Page images and extracted text

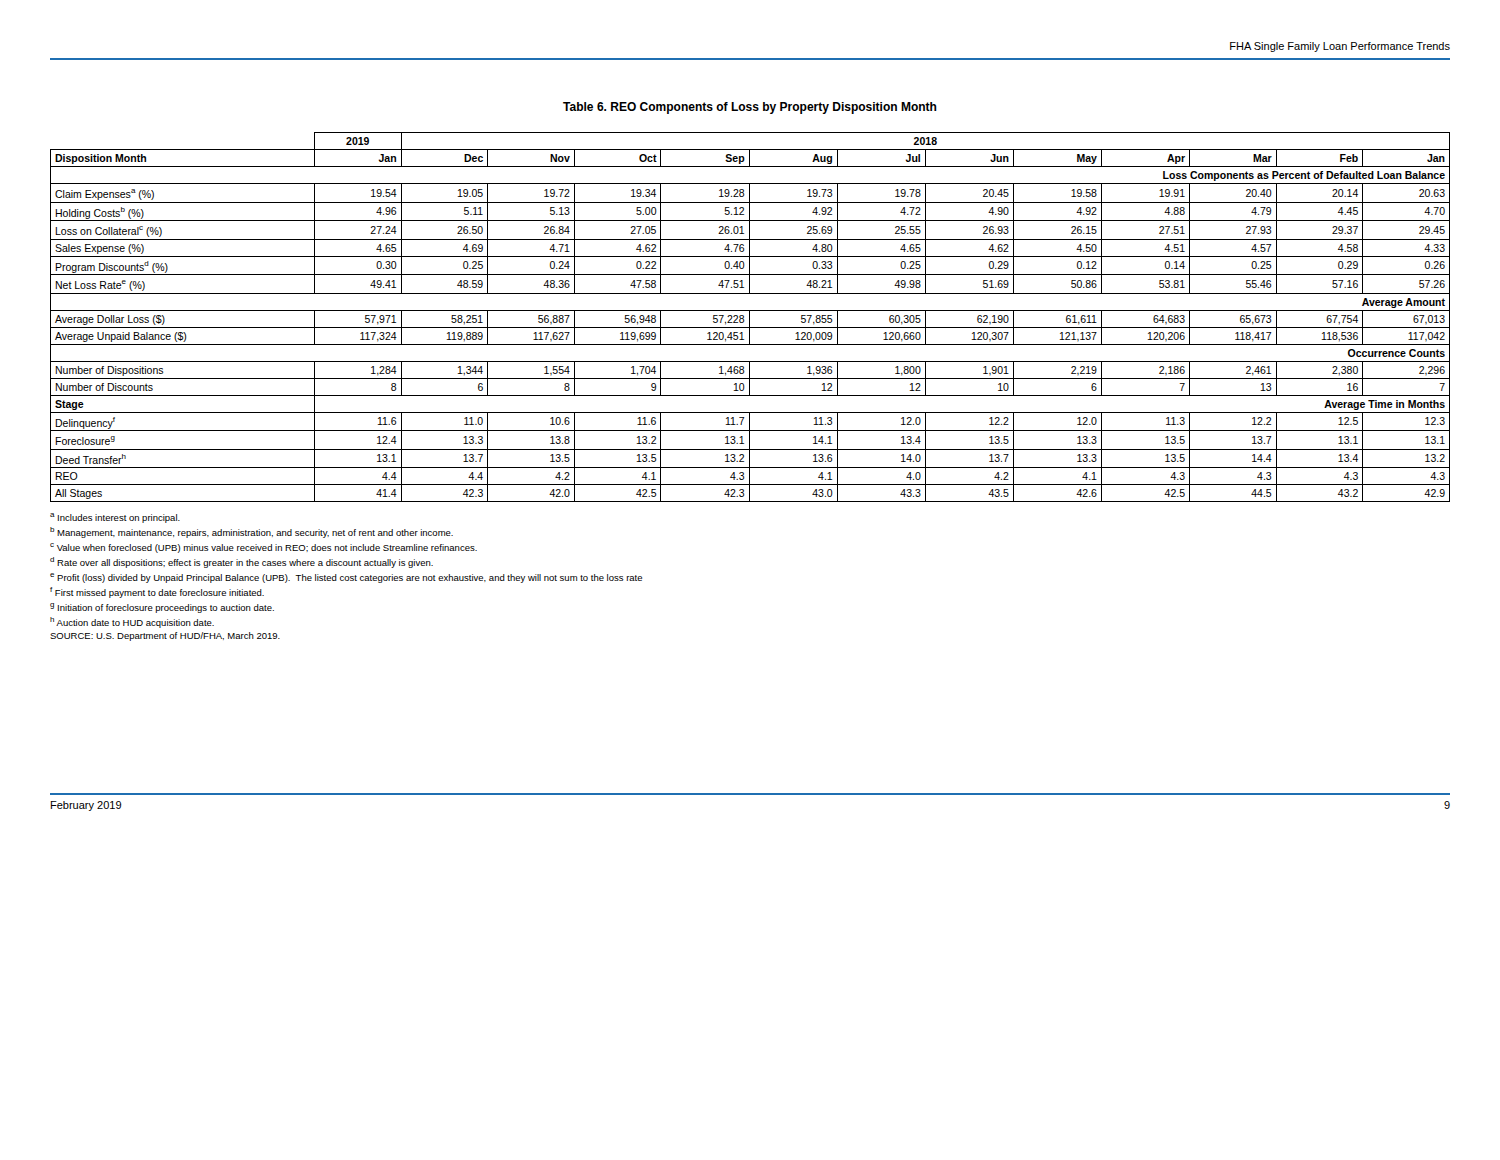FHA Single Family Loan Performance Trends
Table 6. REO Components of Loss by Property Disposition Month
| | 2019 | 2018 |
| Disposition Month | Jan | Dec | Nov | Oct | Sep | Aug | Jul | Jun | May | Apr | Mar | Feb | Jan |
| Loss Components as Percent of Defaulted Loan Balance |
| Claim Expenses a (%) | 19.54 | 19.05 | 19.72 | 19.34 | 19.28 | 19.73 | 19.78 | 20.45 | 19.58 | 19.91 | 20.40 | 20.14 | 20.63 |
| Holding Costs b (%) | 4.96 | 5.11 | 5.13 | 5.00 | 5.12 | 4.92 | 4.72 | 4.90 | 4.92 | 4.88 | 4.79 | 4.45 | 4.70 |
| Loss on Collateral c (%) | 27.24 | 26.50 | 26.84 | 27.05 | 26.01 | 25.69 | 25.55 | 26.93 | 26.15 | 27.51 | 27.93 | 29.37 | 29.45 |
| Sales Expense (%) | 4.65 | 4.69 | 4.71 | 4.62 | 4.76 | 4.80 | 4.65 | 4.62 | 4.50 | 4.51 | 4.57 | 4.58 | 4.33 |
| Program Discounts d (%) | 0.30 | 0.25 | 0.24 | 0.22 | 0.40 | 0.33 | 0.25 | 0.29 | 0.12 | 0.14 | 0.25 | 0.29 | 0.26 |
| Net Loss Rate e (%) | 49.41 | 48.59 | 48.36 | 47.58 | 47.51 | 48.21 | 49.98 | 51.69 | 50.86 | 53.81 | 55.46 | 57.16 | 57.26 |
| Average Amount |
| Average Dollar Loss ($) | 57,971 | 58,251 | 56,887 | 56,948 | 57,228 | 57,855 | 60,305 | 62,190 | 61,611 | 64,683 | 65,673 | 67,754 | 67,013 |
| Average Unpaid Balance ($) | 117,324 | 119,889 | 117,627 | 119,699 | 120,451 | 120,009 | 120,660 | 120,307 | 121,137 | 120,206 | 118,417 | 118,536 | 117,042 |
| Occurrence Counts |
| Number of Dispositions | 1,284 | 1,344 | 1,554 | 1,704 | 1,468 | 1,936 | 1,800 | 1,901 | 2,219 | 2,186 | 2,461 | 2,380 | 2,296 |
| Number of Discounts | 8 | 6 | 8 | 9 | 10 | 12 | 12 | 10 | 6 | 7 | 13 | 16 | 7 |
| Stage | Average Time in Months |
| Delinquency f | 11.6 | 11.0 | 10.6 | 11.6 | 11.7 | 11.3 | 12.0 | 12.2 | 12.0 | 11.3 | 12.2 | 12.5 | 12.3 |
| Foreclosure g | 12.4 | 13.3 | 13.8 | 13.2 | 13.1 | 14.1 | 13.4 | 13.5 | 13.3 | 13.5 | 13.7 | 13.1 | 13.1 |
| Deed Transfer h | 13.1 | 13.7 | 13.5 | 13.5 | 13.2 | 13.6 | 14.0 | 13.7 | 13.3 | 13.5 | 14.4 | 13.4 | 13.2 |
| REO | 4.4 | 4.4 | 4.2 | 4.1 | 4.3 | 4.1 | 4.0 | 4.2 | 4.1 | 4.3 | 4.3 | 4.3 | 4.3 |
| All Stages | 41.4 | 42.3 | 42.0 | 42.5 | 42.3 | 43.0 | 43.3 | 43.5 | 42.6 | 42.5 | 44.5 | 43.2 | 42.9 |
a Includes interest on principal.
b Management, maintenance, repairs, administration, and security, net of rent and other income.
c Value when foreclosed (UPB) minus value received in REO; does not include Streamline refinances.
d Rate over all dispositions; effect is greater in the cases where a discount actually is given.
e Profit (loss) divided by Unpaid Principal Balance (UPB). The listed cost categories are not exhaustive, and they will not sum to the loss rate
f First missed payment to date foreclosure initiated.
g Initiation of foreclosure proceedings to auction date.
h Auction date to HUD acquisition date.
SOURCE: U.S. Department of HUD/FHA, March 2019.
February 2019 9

The task – From the records above, give again exactly the lines running from the line with "67,754 | 67,013 |" to the line with "d Rate over", inclusive.

Worked solution –
| Average Dollar Loss ($) | 57,971 | 58,251 | 56,887 | 56,948 | 57,228 | 57,855 | 60,305 | 62,190 | 61,611 | 64,683 | 65,673 | 67,754 | 67,013 |
| Average Unpaid Balance ($) | 117,324 | 119,889 | 117,627 | 119,699 | 120,451 | 120,009 | 120,660 | 120,307 | 121,137 | 120,206 | 118,417 | 118,536 | 117,042 |
| Occurrence Counts |
| Number of Dispositions | 1,284 | 1,344 | 1,554 | 1,704 | 1,468 | 1,936 | 1,800 | 1,901 | 2,219 | 2,186 | 2,461 | 2,380 | 2,296 |
| Number of Discounts | 8 | 6 | 8 | 9 | 10 | 12 | 12 | 10 | 6 | 7 | 13 | 16 | 7 |
| Stage | Average Time in Months |
| Delinquency f | 11.6 | 11.0 | 10.6 | 11.6 | 11.7 | 11.3 | 12.0 | 12.2 | 12.0 | 11.3 | 12.2 | 12.5 | 12.3 |
| Foreclosure g | 12.4 | 13.3 | 13.8 | 13.2 | 13.1 | 14.1 | 13.4 | 13.5 | 13.3 | 13.5 | 13.7 | 13.1 | 13.1 |
| Deed Transfer h | 13.1 | 13.7 | 13.5 | 13.5 | 13.2 | 13.6 | 14.0 | 13.7 | 13.3 | 13.5 | 14.4 | 13.4 | 13.2 |
| REO | 4.4 | 4.4 | 4.2 | 4.1 | 4.3 | 4.1 | 4.0 | 4.2 | 4.1 | 4.3 | 4.3 | 4.3 | 4.3 |
| All Stages | 41.4 | 42.3 | 42.0 | 42.5 | 42.3 | 43.0 | 43.3 | 43.5 | 42.6 | 42.5 | 44.5 | 43.2 | 42.9 |
a Includes interest on principal.
b Management, maintenance, repairs, administration, and security, net of rent and other income.
c Value when foreclosed (UPB) minus value received in REO; does not include Streamline refinances.
d Rate over all dispositions; effect is greater in the cases where a discount actually is given.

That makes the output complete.